● WHAT IS NEEDED
Within the records, which lines hold the string "pixels"? Report each one by copying it.

● AVAILABLE RECORDS
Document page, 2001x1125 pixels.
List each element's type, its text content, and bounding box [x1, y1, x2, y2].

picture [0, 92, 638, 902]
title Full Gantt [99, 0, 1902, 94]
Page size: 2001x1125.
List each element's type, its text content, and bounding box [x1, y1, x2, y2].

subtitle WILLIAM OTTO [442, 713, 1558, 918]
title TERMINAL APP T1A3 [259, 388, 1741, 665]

---

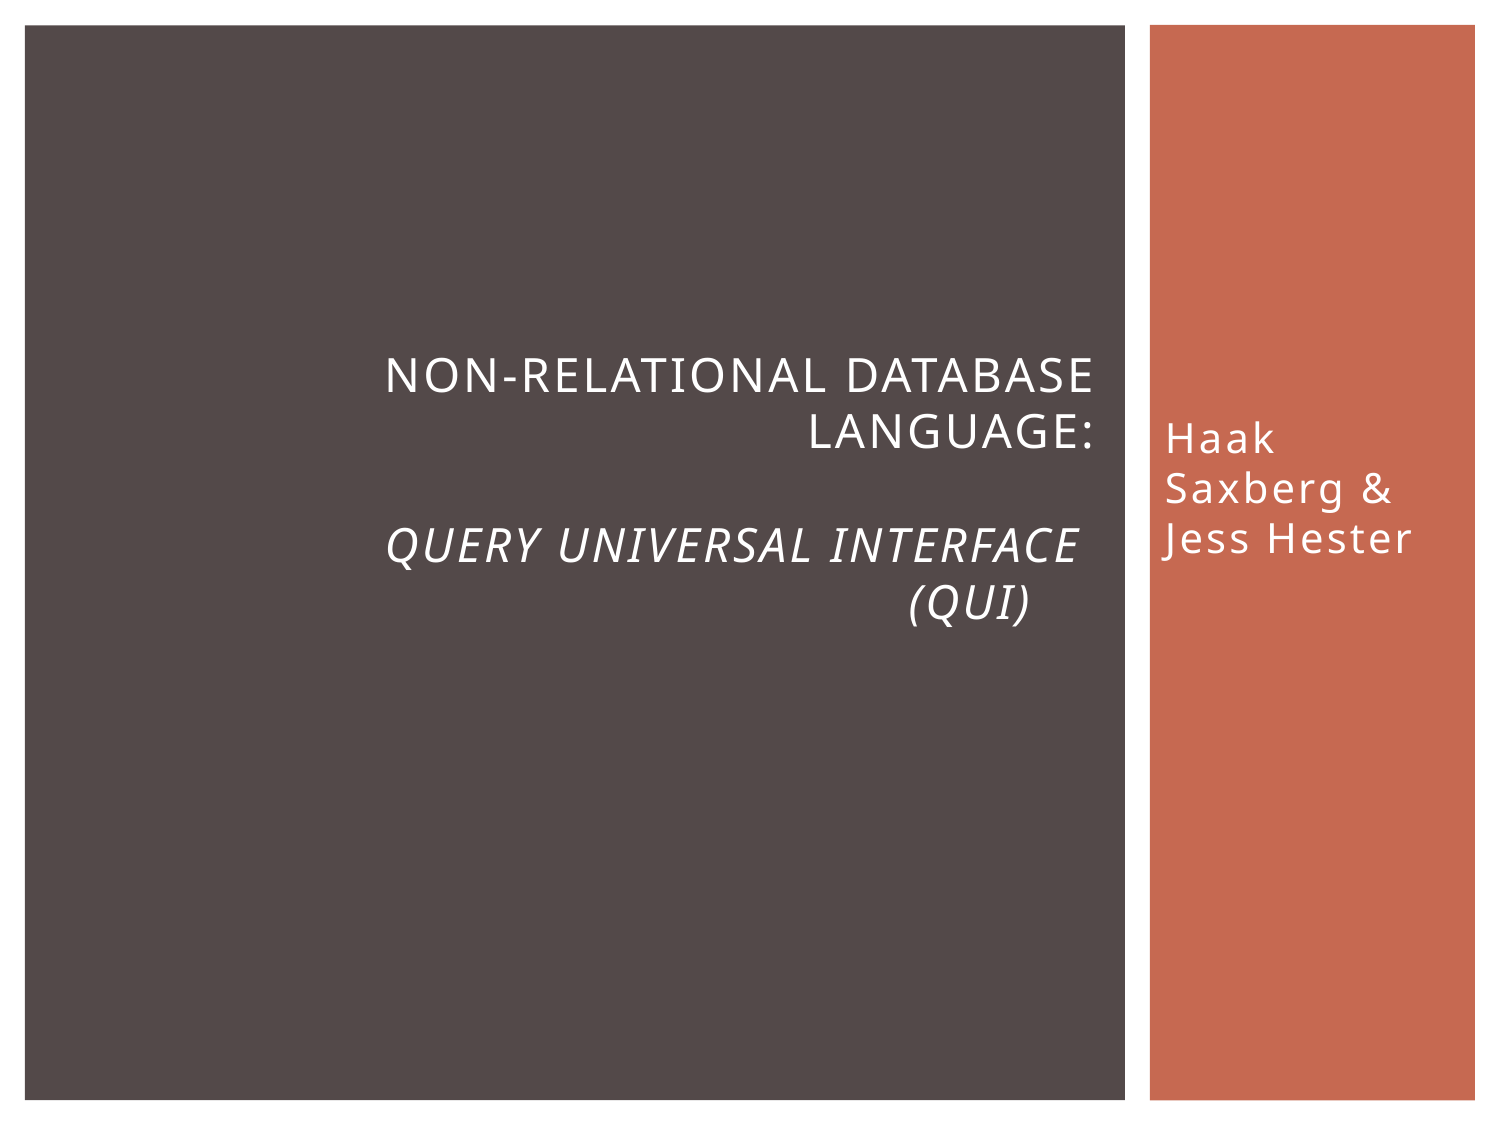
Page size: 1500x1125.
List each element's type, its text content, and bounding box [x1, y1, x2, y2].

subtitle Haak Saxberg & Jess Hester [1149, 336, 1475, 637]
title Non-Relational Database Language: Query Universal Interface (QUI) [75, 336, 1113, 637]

==

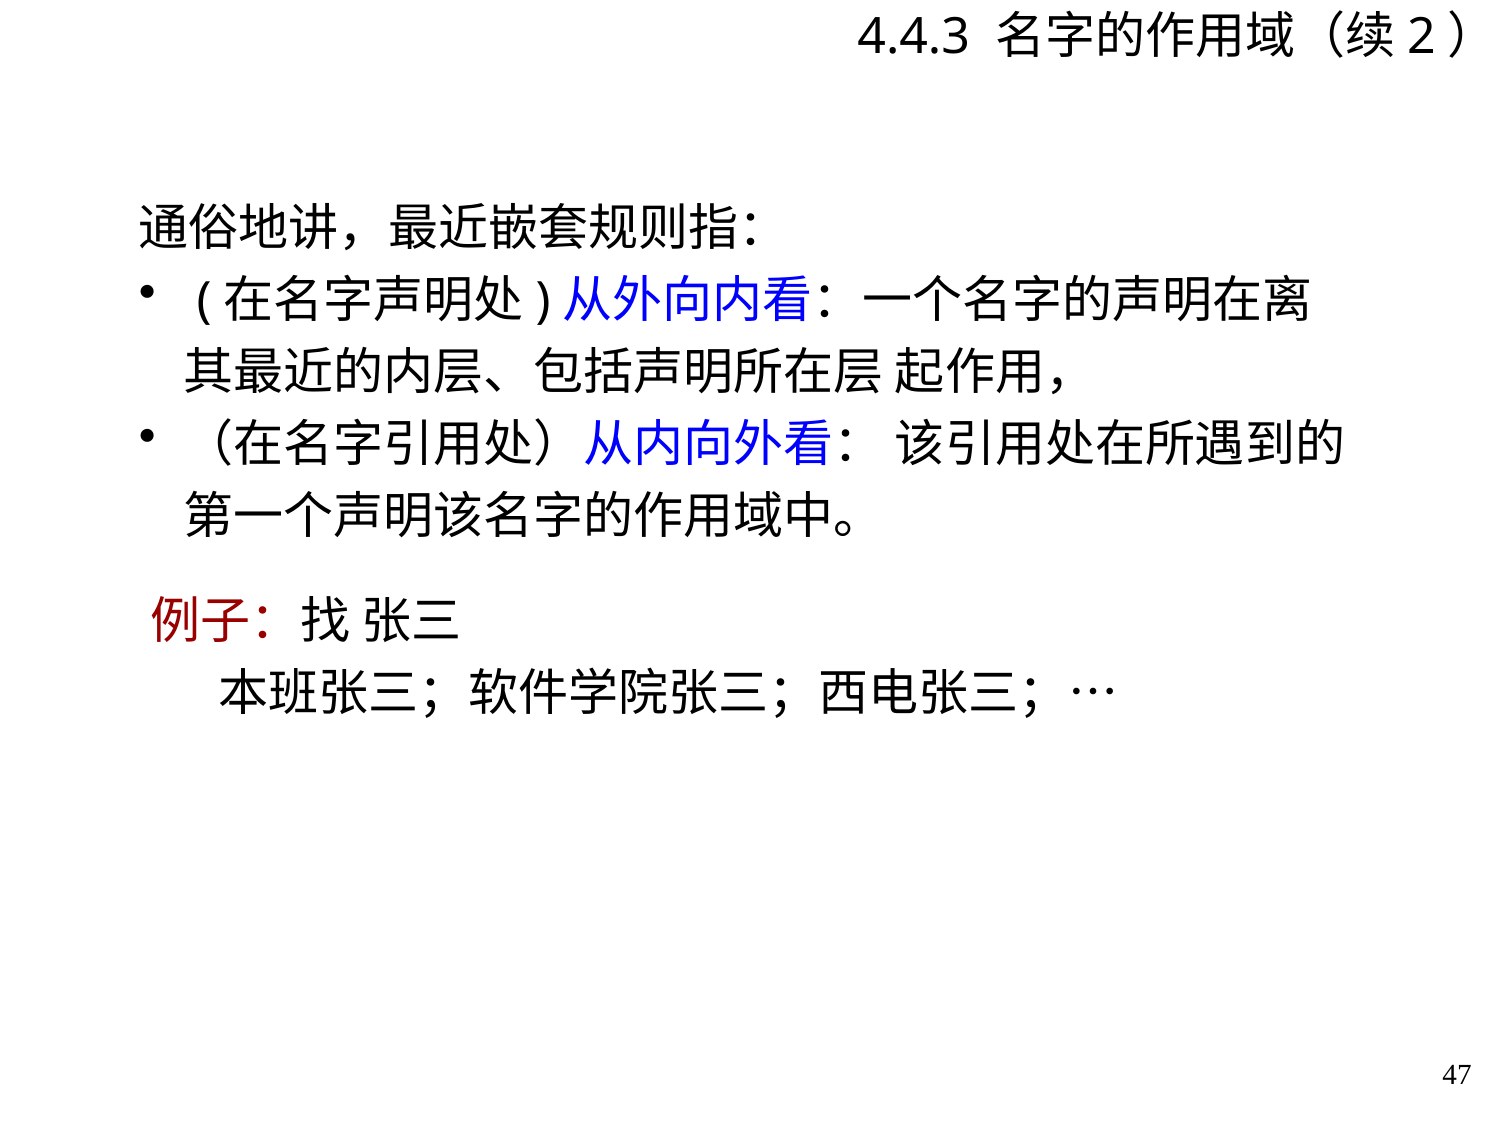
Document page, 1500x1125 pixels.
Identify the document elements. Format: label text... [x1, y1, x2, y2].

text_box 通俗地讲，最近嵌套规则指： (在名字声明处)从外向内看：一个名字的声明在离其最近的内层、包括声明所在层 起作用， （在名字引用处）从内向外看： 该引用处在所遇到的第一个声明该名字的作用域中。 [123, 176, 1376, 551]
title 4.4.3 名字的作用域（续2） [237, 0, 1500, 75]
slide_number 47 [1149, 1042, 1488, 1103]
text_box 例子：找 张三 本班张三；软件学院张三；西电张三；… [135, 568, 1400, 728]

● SOLUTION TO THIS TASK
Document page, 2001x1125 pixels.
Document page, 1500x1125 pixels.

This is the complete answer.